Estados Unidos había mantenido bajo control su crecimiento en las emisiones buscando soluciones solares, hidroeléctricas y otras alternativas. Europa ha seguido un camino similar.
En el fondo, Estados Unidos está siendo responsable al anunciar que no respetará más el acuerdo, en congruencia con su teoría negacionista hacia el CC, y no hipócrita, como lo somos en Latinoamérica.
El cambio tecnológico hacia motores eléctricos iba bien hasta que China (el mayor emisor mundial) invadió el mercado con millones de vehículos eléctricos subsidiados en su producción, eficientes y mejores que los vehículos europeos o estadounidenses. Esto creó desbalances y cambios en los mercados, y provocó reacciones proteccionistas en los países desarrollados, lo que les dio más argumentos a los negacionistas.
El medio especializado Carbon Brief considera que esta nueva política incrementaría las emisiones en 4 gigatoneladas de CO₂ para el año 2030, lo que equivale a las emisiones anuales combinadas de Europa y Japón, o al total anual emitido por los 140 países con las emisiones más bajas. Esto incluye a aquellos países como el nuestro, que ni siquiera tienen idea del impacto ambiental que están generando.
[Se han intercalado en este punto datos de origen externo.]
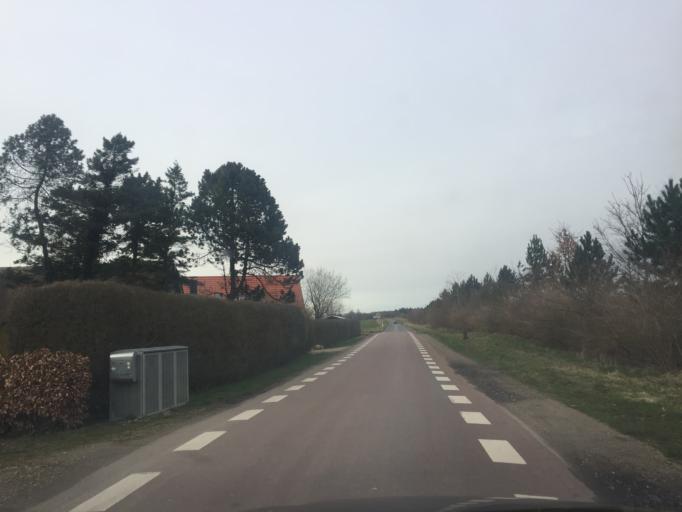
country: DK
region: Zealand
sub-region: Ringsted Kommune
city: Ringsted
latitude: 55.4931
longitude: 11.8220
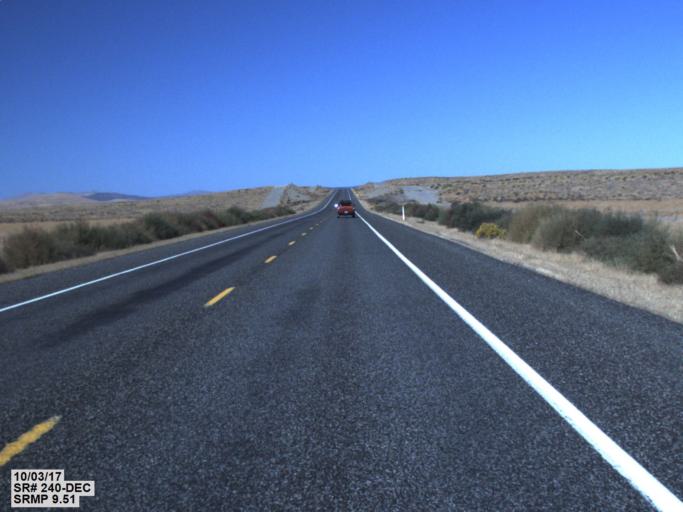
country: US
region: Washington
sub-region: Benton County
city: Benton City
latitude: 46.4896
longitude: -119.5895
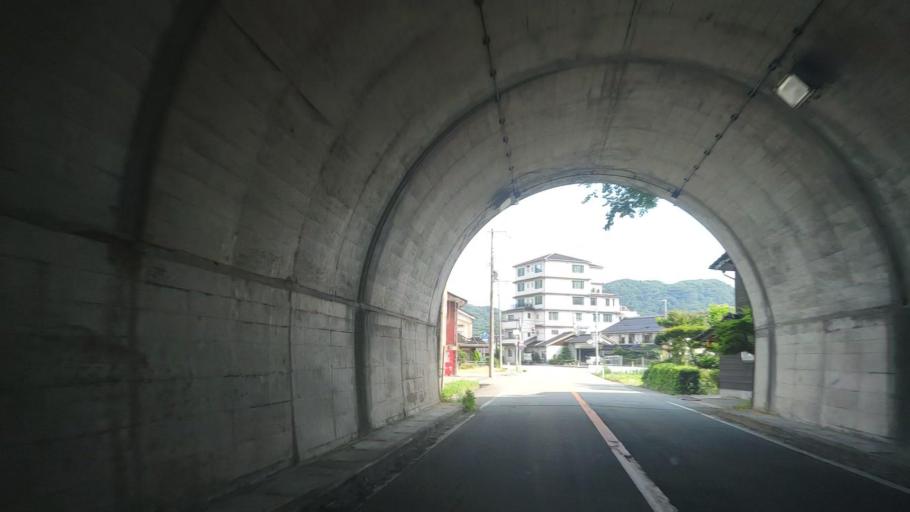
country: JP
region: Hyogo
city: Toyooka
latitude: 35.6398
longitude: 134.8359
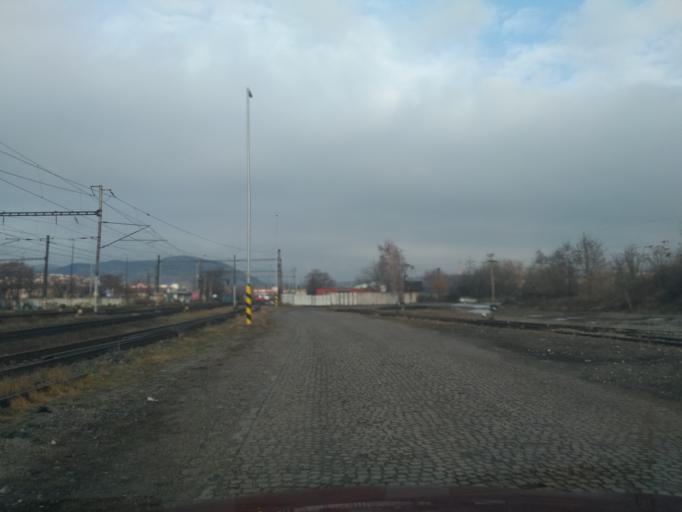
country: SK
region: Kosicky
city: Kosice
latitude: 48.7325
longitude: 21.2641
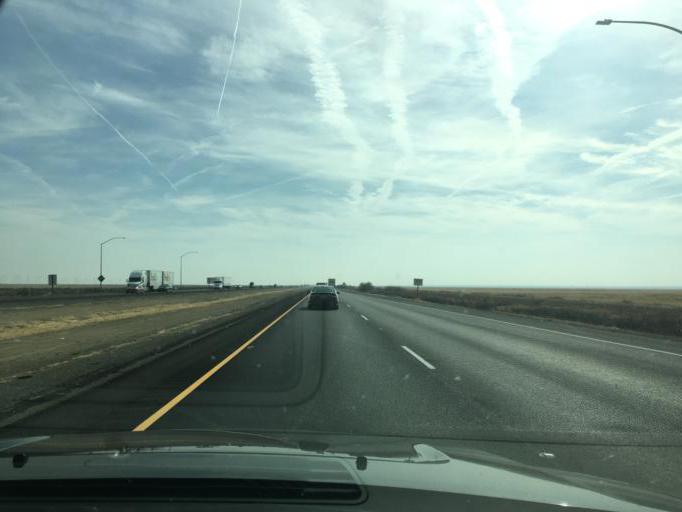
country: US
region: California
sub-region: Kern County
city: Lost Hills
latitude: 35.7299
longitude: -119.7380
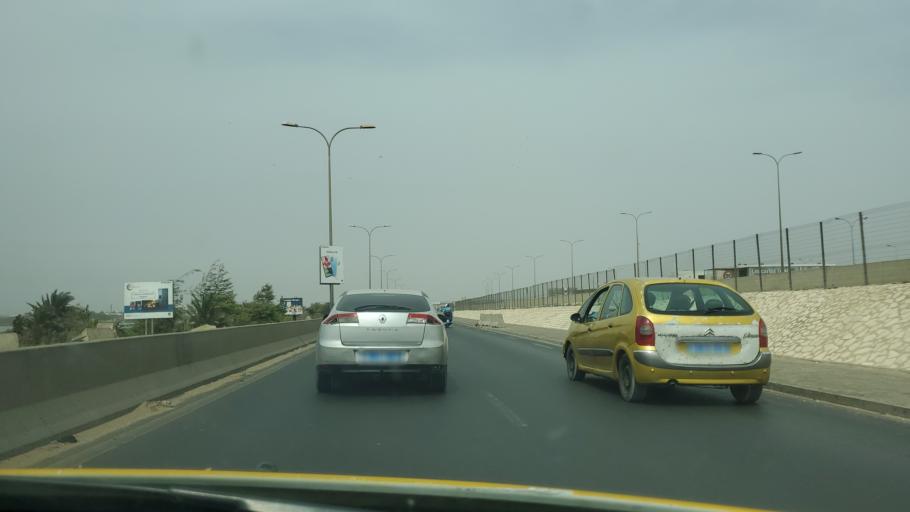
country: SN
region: Dakar
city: Pikine
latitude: 14.7457
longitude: -17.4202
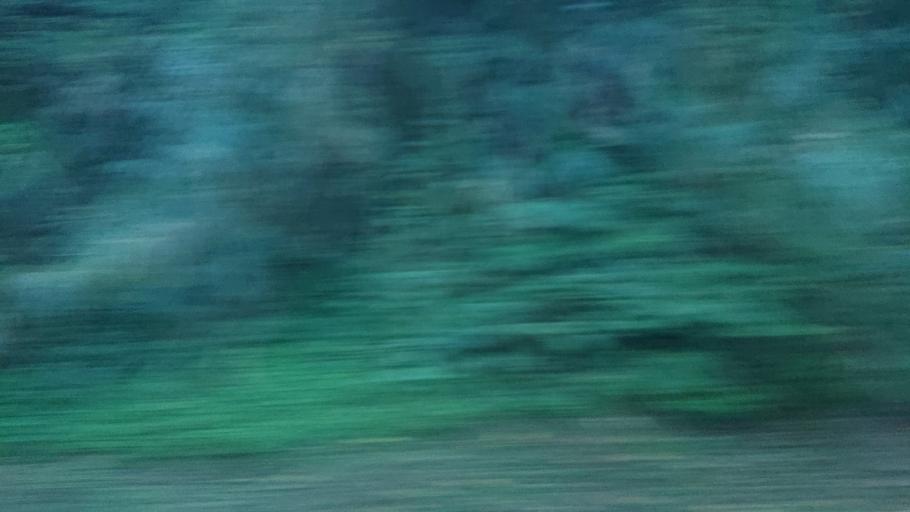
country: TW
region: Taiwan
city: Lugu
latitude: 23.4800
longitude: 120.8330
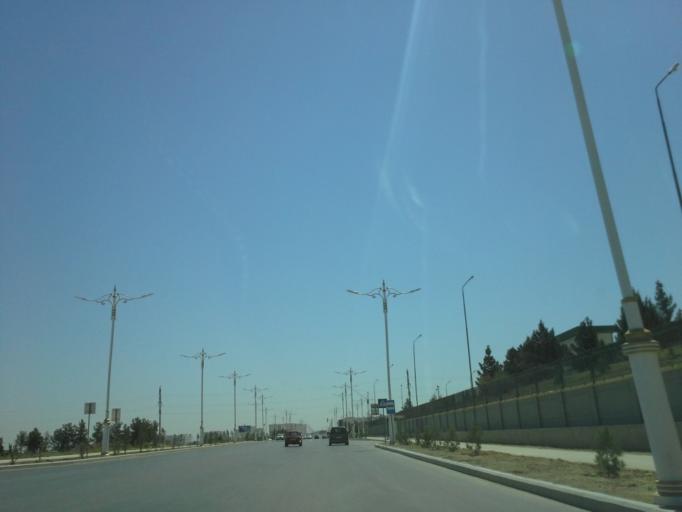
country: TM
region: Ahal
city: Ashgabat
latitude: 37.9005
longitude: 58.4024
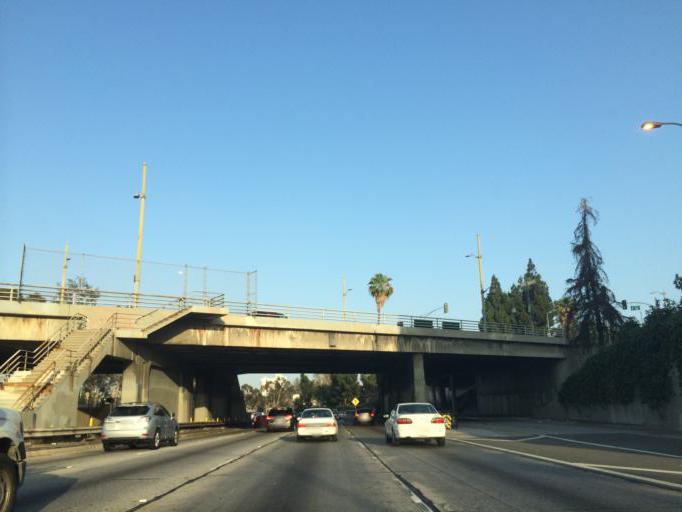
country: US
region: California
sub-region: Los Angeles County
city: Silver Lake
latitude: 34.0797
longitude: -118.2923
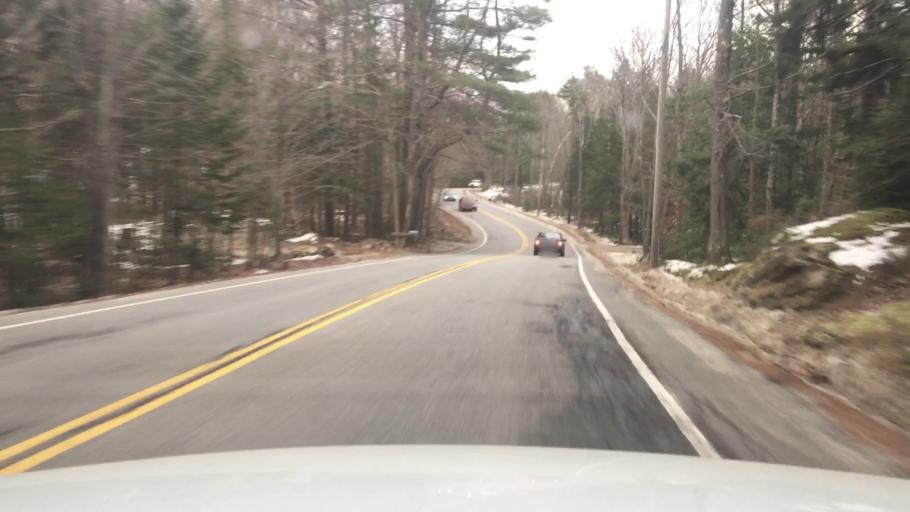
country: US
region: Maine
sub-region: Cumberland County
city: Freeport
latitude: 43.8781
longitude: -70.0469
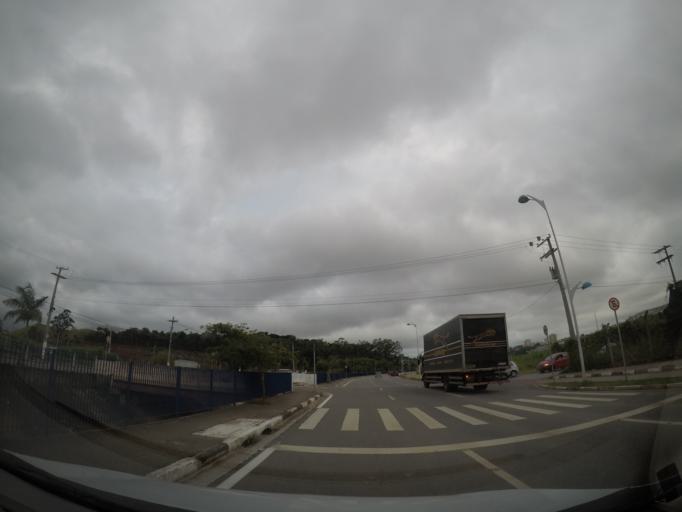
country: BR
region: Sao Paulo
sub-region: Aruja
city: Aruja
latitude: -23.4007
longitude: -46.3571
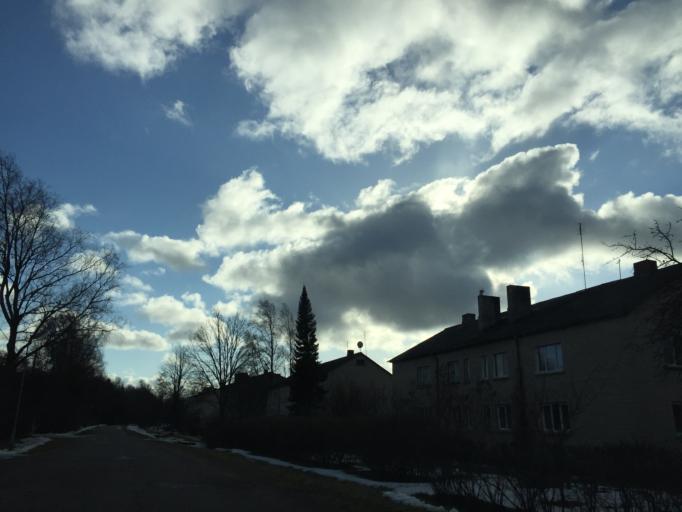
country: LV
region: Limbazu Rajons
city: Limbazi
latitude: 57.6149
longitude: 24.6098
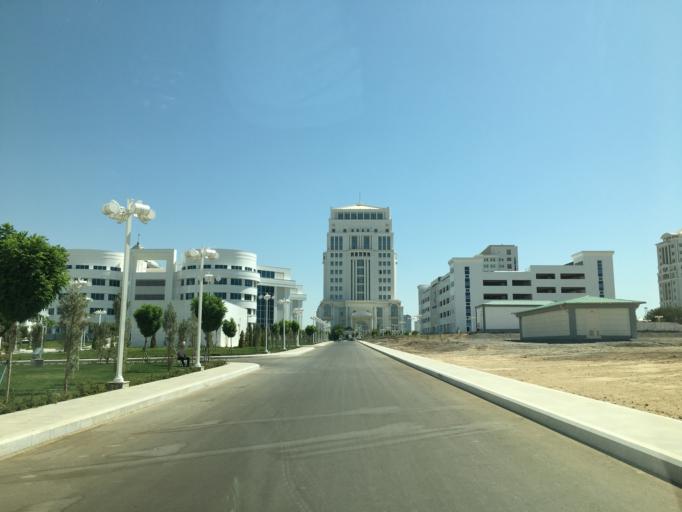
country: TM
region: Ahal
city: Ashgabat
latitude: 37.8919
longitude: 58.3731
El mal ejemplo dado por Estados Unidos motivará e incentivará a muchos otros países a abandonar declaraciones hipócritas y a admitir su desinterés por reducir las emisiones. Así, tomarán decisiones aún más cortoplacistas y aumentarán exponencialmente las emisiones y el cambio climático. A quienes el gobierno estadounidense llama “loquitos”, solo nos queda tomar aire y redoblar esfuerzos para denunciar y presionar para que la situación cambie tanto a nivel global como local.
Ángel Herrera Ulloa es profesor en la Escuela de Ciencias Biológicas de la Universidad Nacional.